*** PROVIDED INFORMATION Section Begins ***

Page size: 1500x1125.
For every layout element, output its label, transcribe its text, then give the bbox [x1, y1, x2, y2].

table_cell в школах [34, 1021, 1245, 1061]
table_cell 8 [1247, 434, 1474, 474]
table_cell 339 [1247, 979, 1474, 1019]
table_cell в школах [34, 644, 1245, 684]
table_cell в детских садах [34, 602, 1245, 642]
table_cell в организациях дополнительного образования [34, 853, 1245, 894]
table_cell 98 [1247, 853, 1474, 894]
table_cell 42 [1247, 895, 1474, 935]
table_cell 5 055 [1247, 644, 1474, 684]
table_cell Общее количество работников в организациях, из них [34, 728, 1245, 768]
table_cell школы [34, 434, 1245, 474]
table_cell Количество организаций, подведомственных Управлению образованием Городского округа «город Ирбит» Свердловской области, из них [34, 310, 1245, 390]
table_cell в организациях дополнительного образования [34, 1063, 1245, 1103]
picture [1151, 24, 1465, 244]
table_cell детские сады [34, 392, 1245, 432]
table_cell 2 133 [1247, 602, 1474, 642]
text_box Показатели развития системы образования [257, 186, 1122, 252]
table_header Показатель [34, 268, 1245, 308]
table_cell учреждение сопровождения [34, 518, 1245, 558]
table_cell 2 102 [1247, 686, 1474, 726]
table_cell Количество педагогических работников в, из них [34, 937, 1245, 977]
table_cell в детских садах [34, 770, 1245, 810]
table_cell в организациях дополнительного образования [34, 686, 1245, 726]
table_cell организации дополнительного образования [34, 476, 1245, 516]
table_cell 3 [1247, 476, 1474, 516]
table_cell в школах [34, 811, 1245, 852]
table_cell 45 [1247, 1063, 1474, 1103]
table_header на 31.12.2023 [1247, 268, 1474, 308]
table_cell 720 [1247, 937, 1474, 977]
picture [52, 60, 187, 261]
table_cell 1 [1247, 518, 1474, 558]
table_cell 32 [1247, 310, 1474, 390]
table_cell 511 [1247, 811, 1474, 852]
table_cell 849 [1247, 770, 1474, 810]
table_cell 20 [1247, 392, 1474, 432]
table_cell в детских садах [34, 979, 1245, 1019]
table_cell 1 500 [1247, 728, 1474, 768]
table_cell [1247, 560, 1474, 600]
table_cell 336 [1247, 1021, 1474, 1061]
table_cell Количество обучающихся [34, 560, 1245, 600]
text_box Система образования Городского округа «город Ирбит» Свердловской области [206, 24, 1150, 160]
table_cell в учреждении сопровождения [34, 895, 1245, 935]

*** PROVIDED INFORMATION Section Ends ***

● YOUR INSTRUCTIONS:
Please output the complete listing without any alteration.

● ANSWER TO THIS EXERCISE:
Page size: 1500x1125.
For every layout element, output its label, transcribe its text, then give the bbox [x1, y1, x2, y2].

table_cell в школах [34, 1021, 1245, 1061]
table_cell 8 [1247, 434, 1474, 474]
table_cell 339 [1247, 979, 1474, 1019]
table_cell в школах [34, 644, 1245, 684]
table_cell в детских садах [34, 602, 1245, 642]
table_cell в организациях дополнительного образования [34, 853, 1245, 894]
table_cell 98 [1247, 853, 1474, 894]
table_cell 42 [1247, 895, 1474, 935]
table_cell 5 055 [1247, 644, 1474, 684]
table_cell Общее количество работников в организациях, из них [34, 728, 1245, 768]
table_cell школы [34, 434, 1245, 474]
table_cell Количество организаций, подведомственных Управлению образованием Городского округа «город Ирбит» Свердловской области, из них [34, 310, 1245, 390]
table_cell в организациях дополнительного образования [34, 1063, 1245, 1103]
picture [1151, 24, 1465, 244]
table_cell детские сады [34, 392, 1245, 432]
table_cell 2 133 [1247, 602, 1474, 642]
text_box Показатели развития системы образования [257, 186, 1122, 252]
table_header Показатель [34, 268, 1245, 308]
table_cell учреждение сопровождения [34, 518, 1245, 558]
table_cell 2 102 [1247, 686, 1474, 726]
table_cell Количество педагогических работников в, из них [34, 937, 1245, 977]
table_cell в детских садах [34, 770, 1245, 810]
table_cell в организациях дополнительного образования [34, 686, 1245, 726]
table_cell организации дополнительного образования [34, 476, 1245, 516]
table_cell 3 [1247, 476, 1474, 516]
table_cell в школах [34, 811, 1245, 852]
table_cell 45 [1247, 1063, 1474, 1103]
table_header на 31.12.2023 [1247, 268, 1474, 308]
table_cell 720 [1247, 937, 1474, 977]
picture [52, 60, 187, 261]
table_cell 1 [1247, 518, 1474, 558]
table_cell 32 [1247, 310, 1474, 390]
table_cell 511 [1247, 811, 1474, 852]
table_cell 849 [1247, 770, 1474, 810]
table_cell 20 [1247, 392, 1474, 432]
table_cell в детских садах [34, 979, 1245, 1019]
table_cell 1 500 [1247, 728, 1474, 768]
table_cell [1247, 560, 1474, 600]
table_cell 336 [1247, 1021, 1474, 1061]
table_cell Количество обучающихся [34, 560, 1245, 600]
text_box Система образования Городского округа «город Ирбит» Свердловской области [206, 24, 1150, 160]
table_cell в учреждении сопровождения [34, 895, 1245, 935]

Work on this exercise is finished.